▶ [Task set]:
**a.** In the NVIDIA card error forum thread below, list the specific display device names given as valid for the "CustomEDID" option. Leave out the generic names.
**b.** Carry the NVIDIA card error forum thread below forward from its last sentence.
──────── Text segment
Yes, I understand this will not solve the ' main proble'm'  ( no screen  during boot, post, splash, grub, bios).
But, for me I would already be happy if i can make SDDM load in the regular manor to ensure it is no hardware problem.
Also, ' file doesn't exist'  seems weird since the file is actually there, so i am wondering what is going on.

Best,

Alexander.

Offline

#13 2024-11-16 21:37:19

seth
Member
Registered: 2012-09-03
Posts: 59,042

Re: [Solved] NVIDIA card error (hardware failure?)

Iff the module is in the initramfs (what given the late load seems unlikely) and the edid isn't, you'll get this.

ls -l /usr/lib/firmware/edid

Edit: for X11 the nvidia driver has an option to load a custom  edid and consider the GPU present (this should help you w/ SDDM)

Option "CustomEDID" "string"

    This option forces the X driver to use the EDID specified in a file rather
    than the display's EDID. You may specify a semicolon separated list of
    display names and filename pairs. Valid display device names include
    "CRT-0", "CRT-1", "DFP-0", "DFP-1", "TV-0", "TV-1", or one of the generic
    names "CRT", "DFP", "TV", which apply the EDID to all devices of the
    specified type. Additionally, if SLI Mosaic is enabled, this name can be
    prefixed by a GPU name (e.g., "GPU-0.CRT-0"). The file contains a raw EDID
    (e.g., a file generated by nvidia-settings).

    For example:
   
        Option "CustomEDID" "CRT-0:/tmp/edid1.bin; DFP-0:/tmp/edid2.bin"
   
    will assign the EDID from the file /tmp/edid1.bin to the display device
    CRT-0, and the EDID from the file /tmp/edid2.bin to the display device
    DFP-0. Note that a display device name must always be specified even if
    only one EDID is specified.

    Caution: Specifying an EDID that doesn't exactly match your display may
    damage your hardware, as it allows the driver to specify timings beyond
    the capabilities of your display. Use with care.

    When this option is set for an X screen, it will be applied to all X
    screens running on the same GPU.

Option "ConnectedMonitor" "string"

    Allows you to override what the NVIDIA kernel module detects is connected
    to your graphics card. This may be useful, for example, if you use a KVM
    (keyboard, video, mouse) switch and you are switched away when X is
    started. In such a situation, the NVIDIA kernel module cannot detect which
    display devices are connected, and the NVIDIA X driver assumes you have a
    single CRT.

    Valid values for this option are "CRT" (cathode ray tube) or "DFP"
    (digital flat panel); if using multiple display devices, this option may
    be a comma-separated list of display devices; e.g.: "CRT, CRT" or "CRT,
    DFP".

    It is generally recommended to not use this option, but instead use the
    "UseDisplayDevice" option.
────────────────
──────── Entries shown
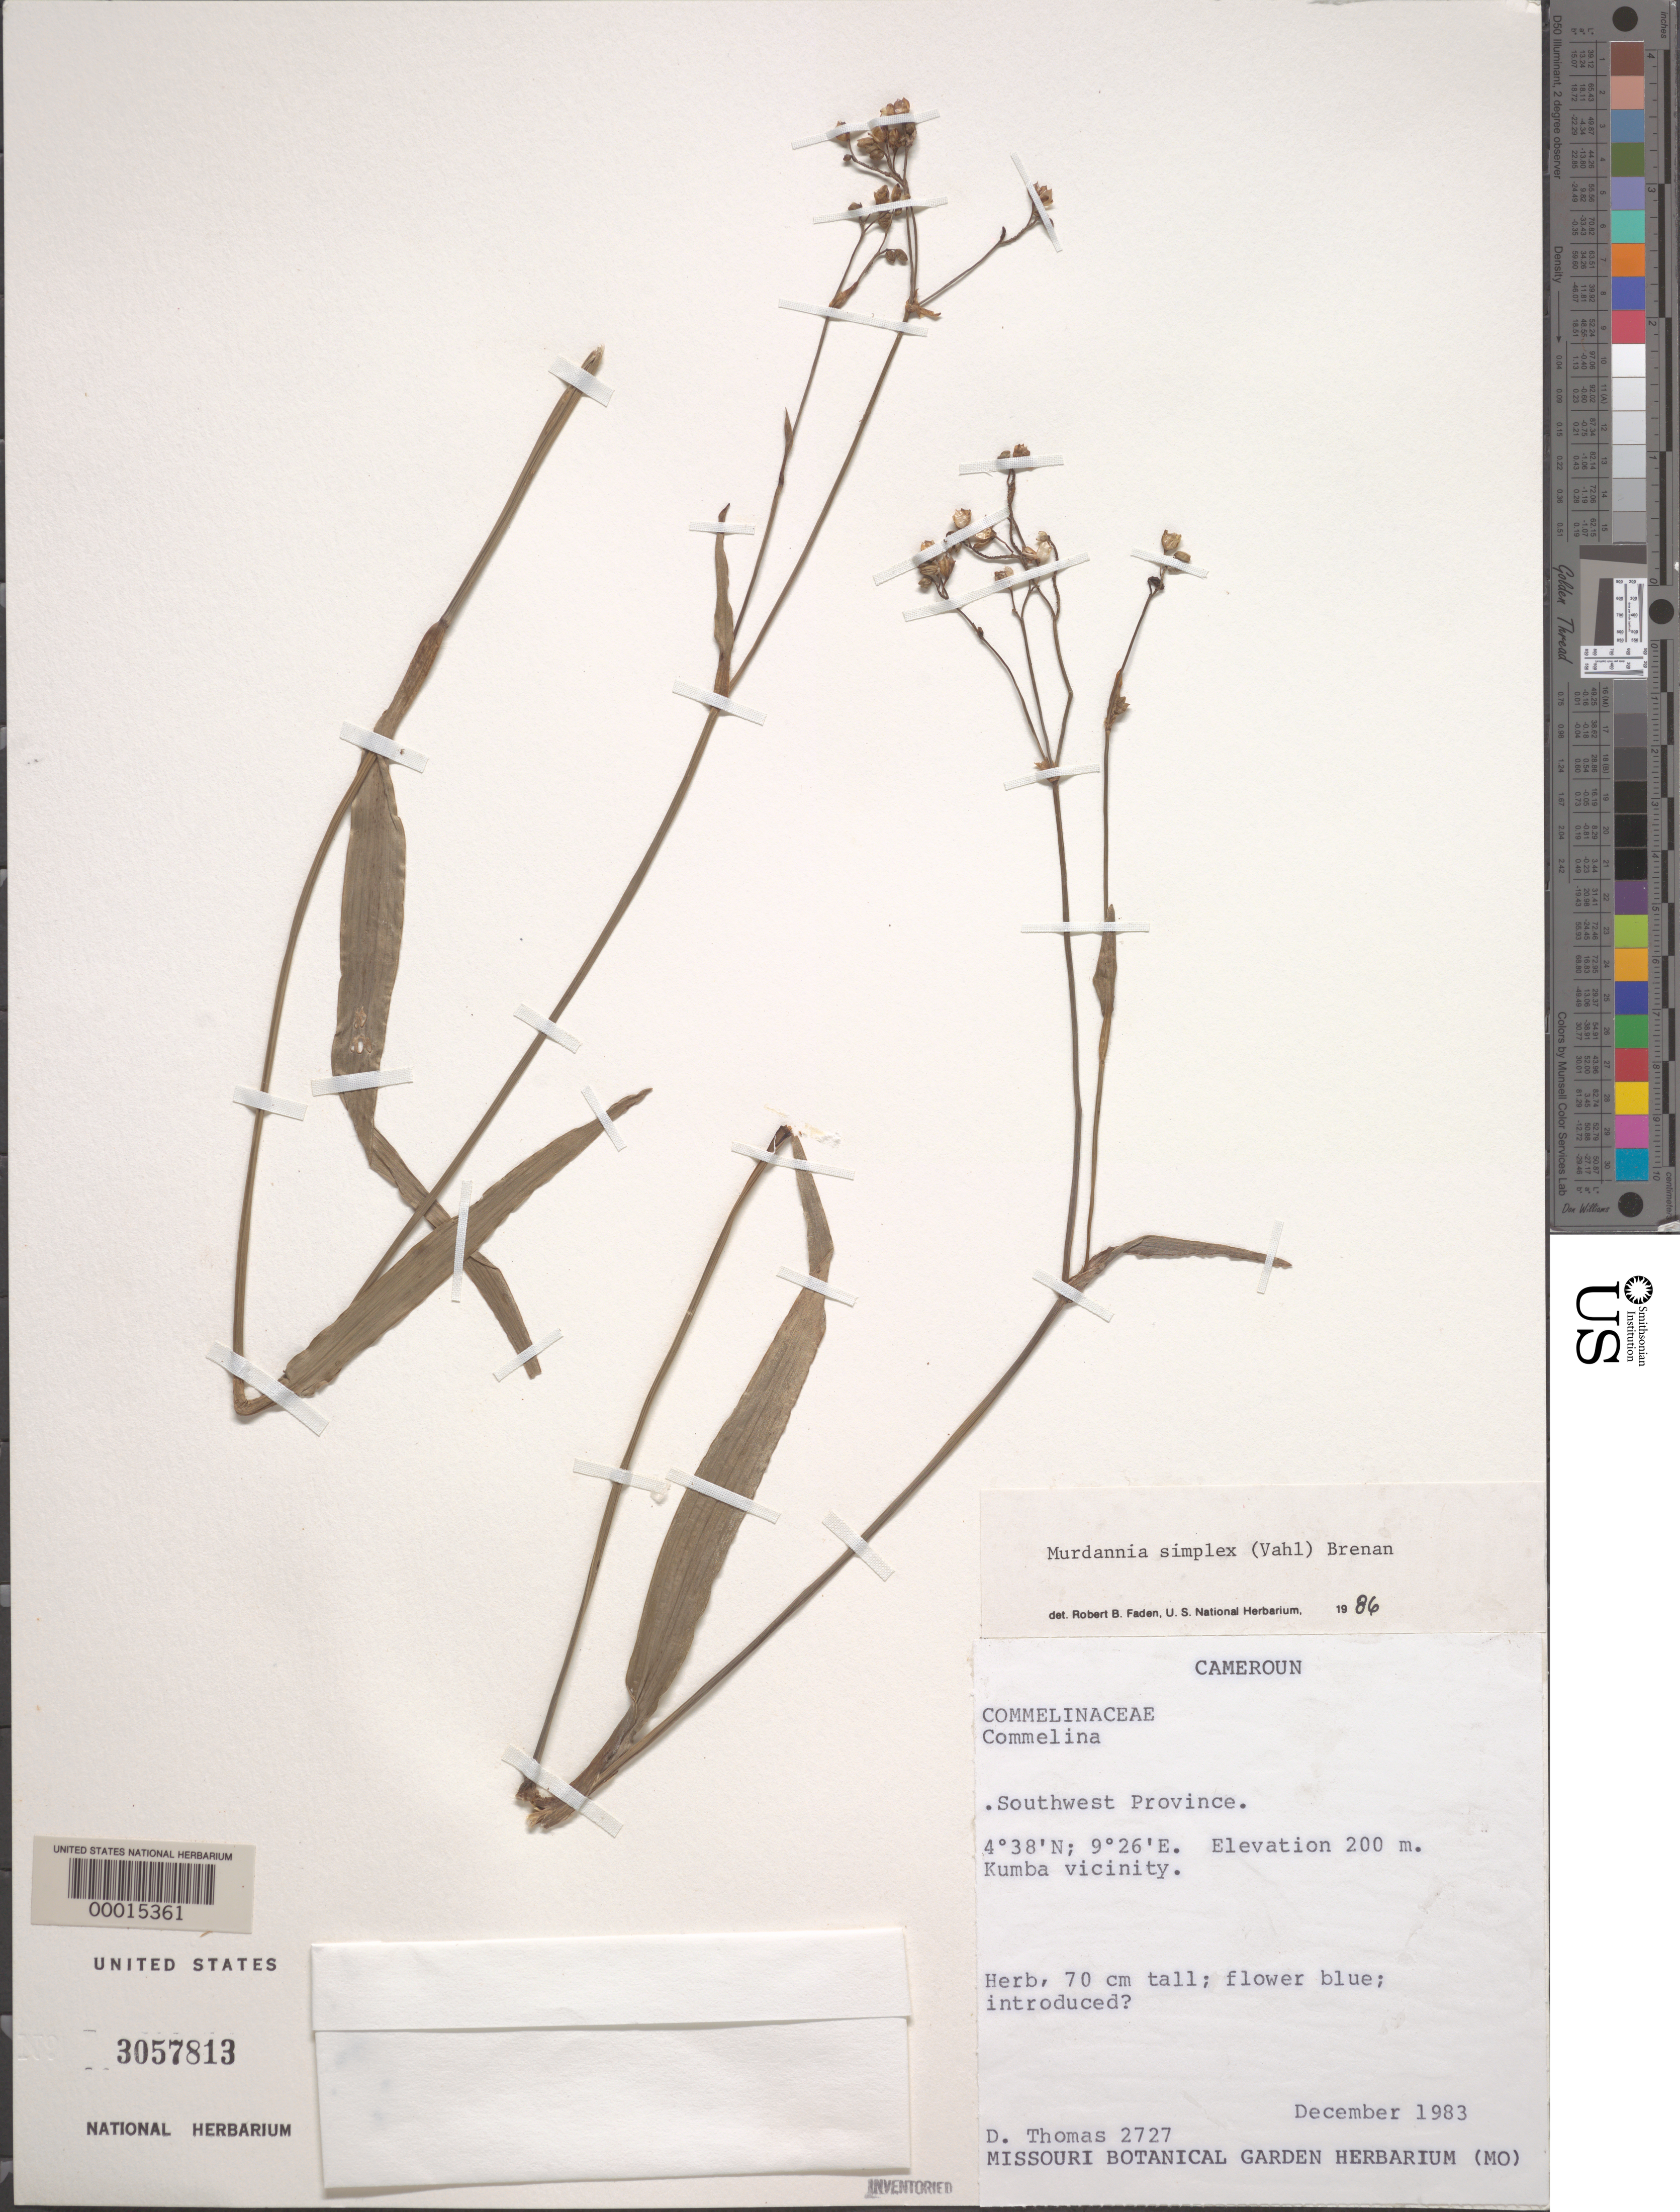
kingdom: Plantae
────────────────
──────── Entries shown
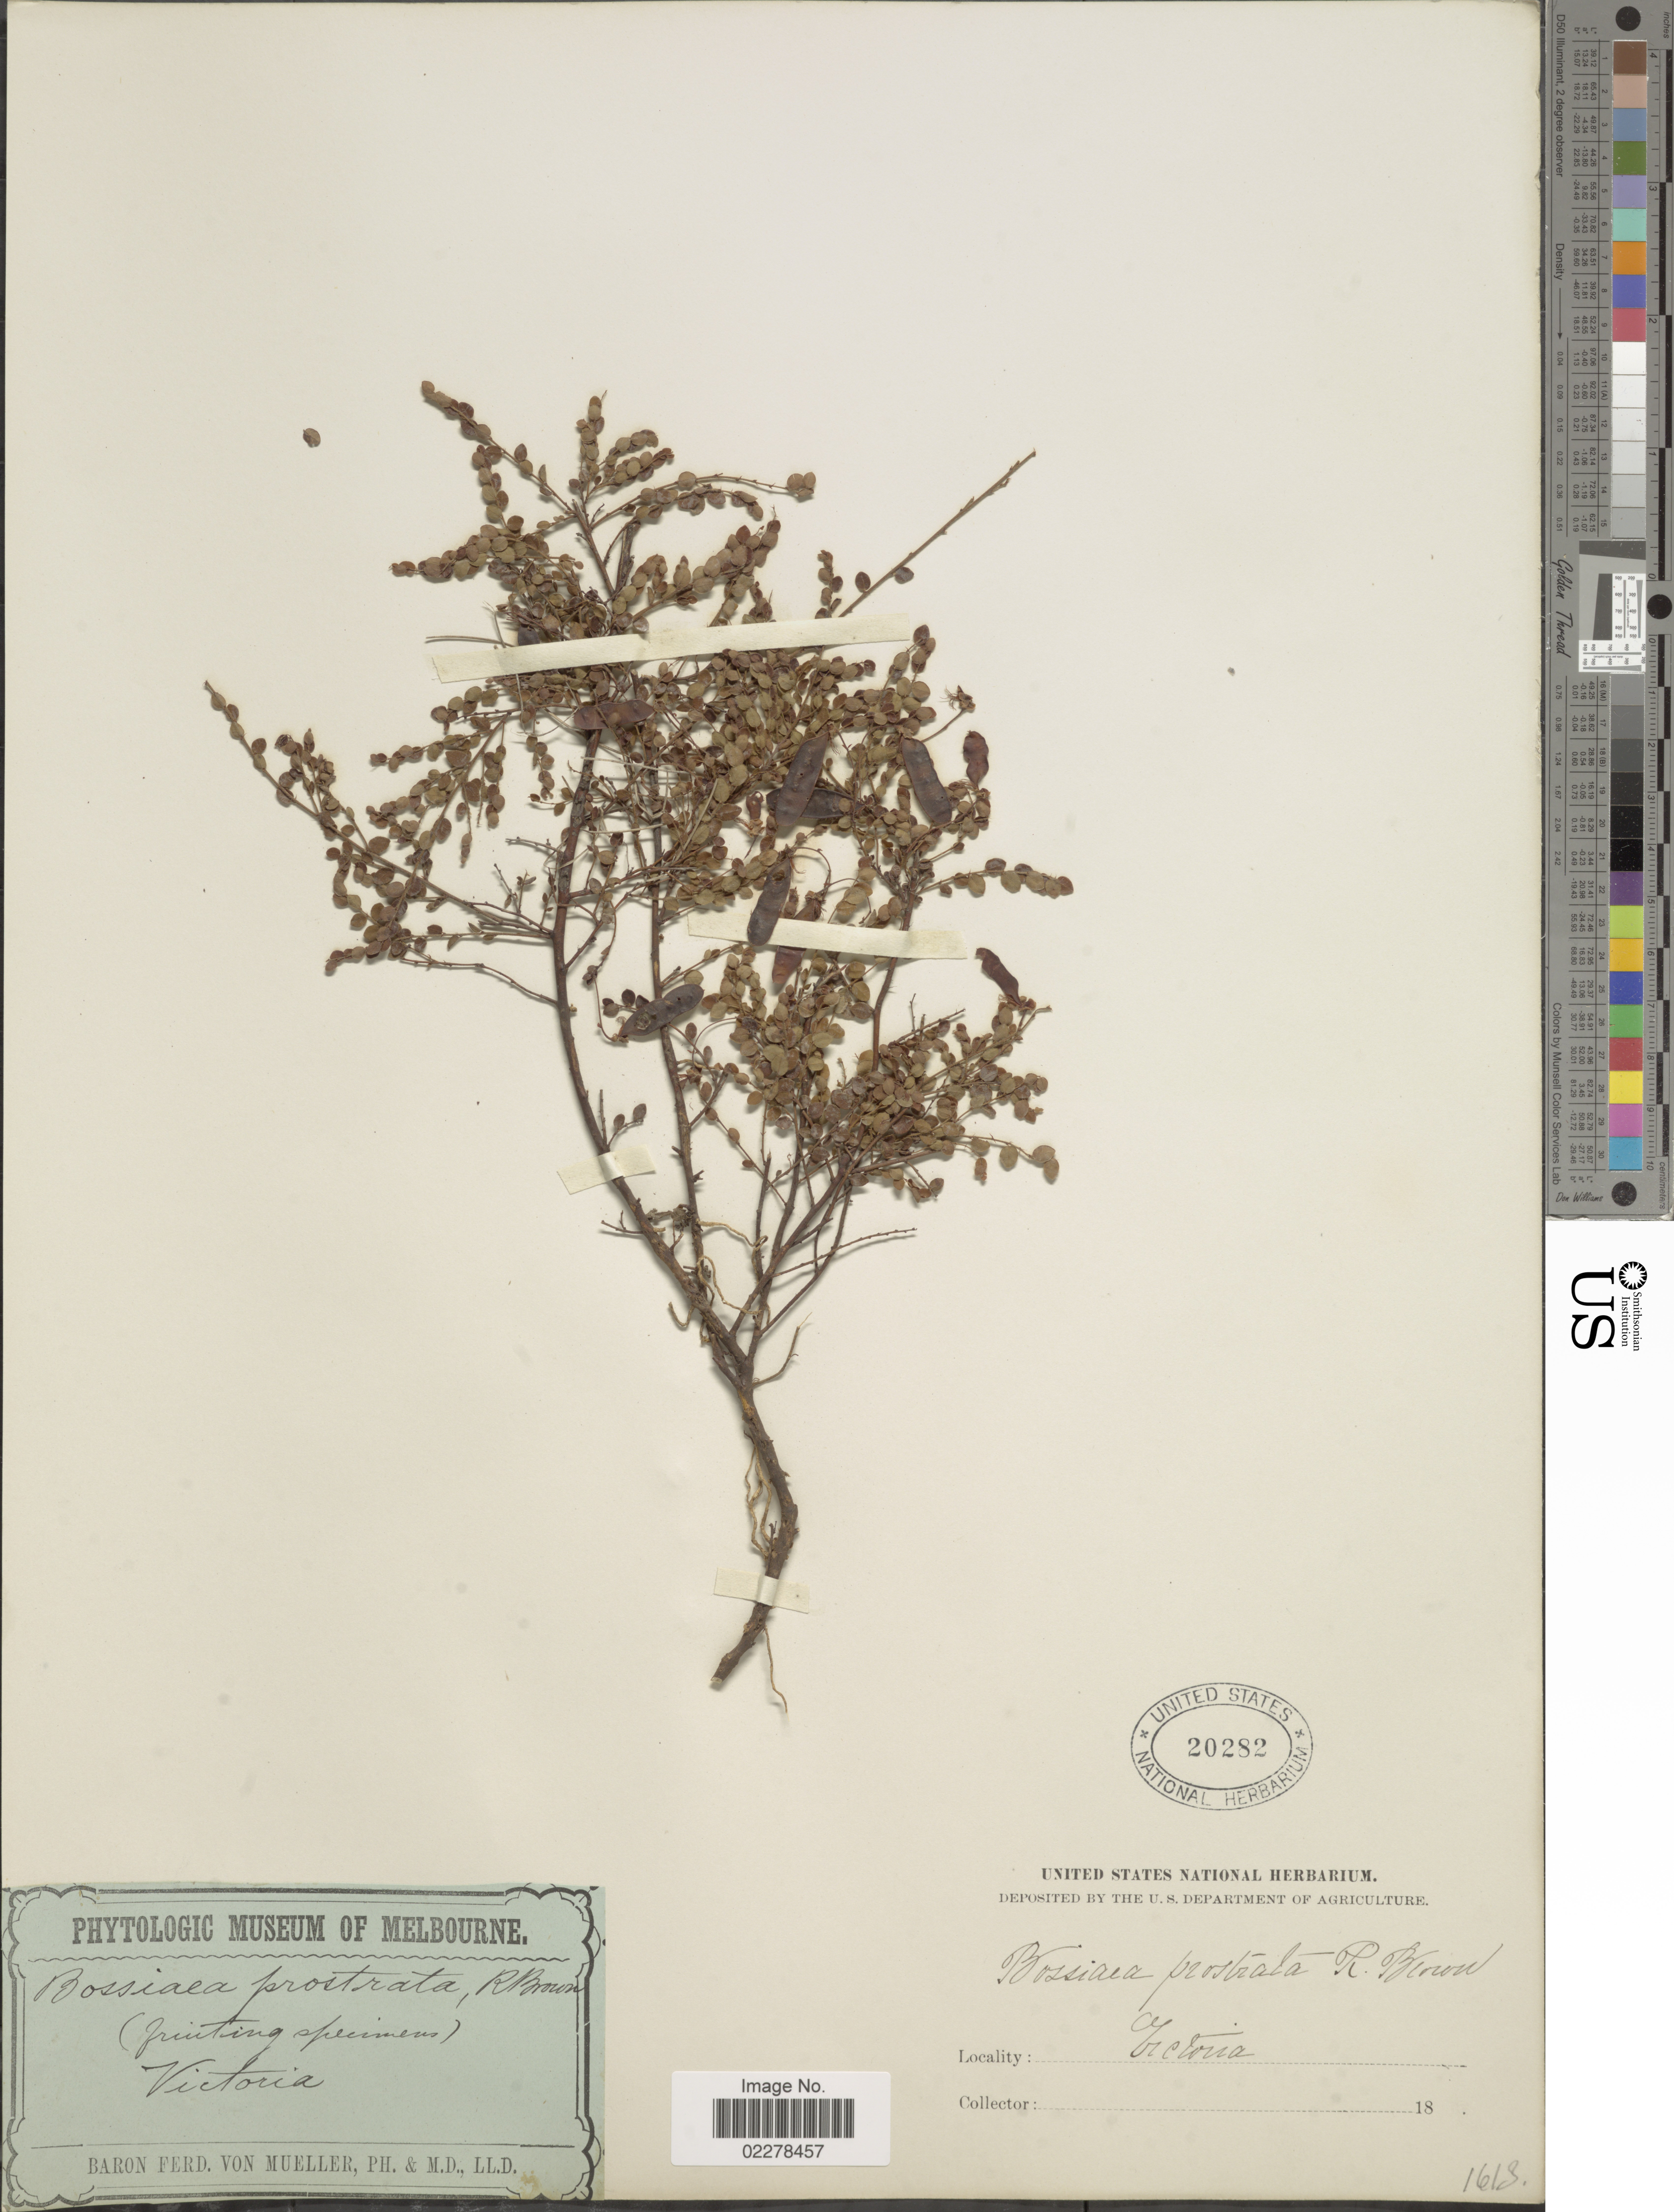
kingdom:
────────────────
▶ [Per-task answers]:
**a.** CRT-0, CRT-1, DFP-0, DFP-1, TV-0, TV-1

**b.**
    NOTE: anything attached to a 15 pin VGA connector is regarded by the
    driver as a CRT. "DFP" should only be used to refer to digital flat panels
    connected via DVI, HDMI, or DisplayPort.

    When this option is set for an X screen, it will be applied to all X
    screens running on the same GPU.

    Default: string is NULL (the NVIDIA driver will detect the connected
    display devices).

/usr/share/doc/nvidia/README

Last edited by seth (2024-11-16 21:40:22)

Offline

#14 2024-11-29 09:26:20

_lex_1234
Member
Registered: 2019-09-08
Posts: 30

Re: [Solved] NVIDIA card error (hardware failure?)

Hi all,

Seth, thanks for your help and for bearing with me on this!
Problem seems solved, the video (when switching on the laptop) works once again.

I am posting here for completeness and to document my attempts. However, I am not 100% sure what fixed the problem in the end, so this is a bit dissatisfying and unhelpful for others.
It looks a bit like the 'windows Voodoo' mentioned above by Seth did a miracle, but a slow one: Get into windows, try to update & finally reboot windows as well as linux couple of times..... and even then some more times.....

Best,

Alexander.




Overview
Current (solved) situation:
- I managed to get the visuals on startup of the laptop back, and i can enter the BIOS once more. Laptop seems to be in old working order.
- It is not 100% clear which of the actions now ' fixed'  it, since no specific action led to the restoration of functionality in one attempt. Rather, after doing all this, at some point on a startup the 'splash screen' ('asus incredible') reappeared.


First:
- all steps above in this thread, a.o.:
- Hard-reset the computer (disconnect battery, 3 minuted button hold since it is unclear what time is actually needed).
- attached an external monitor

Start Windows (tricky): 
- Attempt to start the windows installation on the original drive (without seeing anything) by pressing F8, and then waiting 10-15seconds, and then two times the down arrow and enter.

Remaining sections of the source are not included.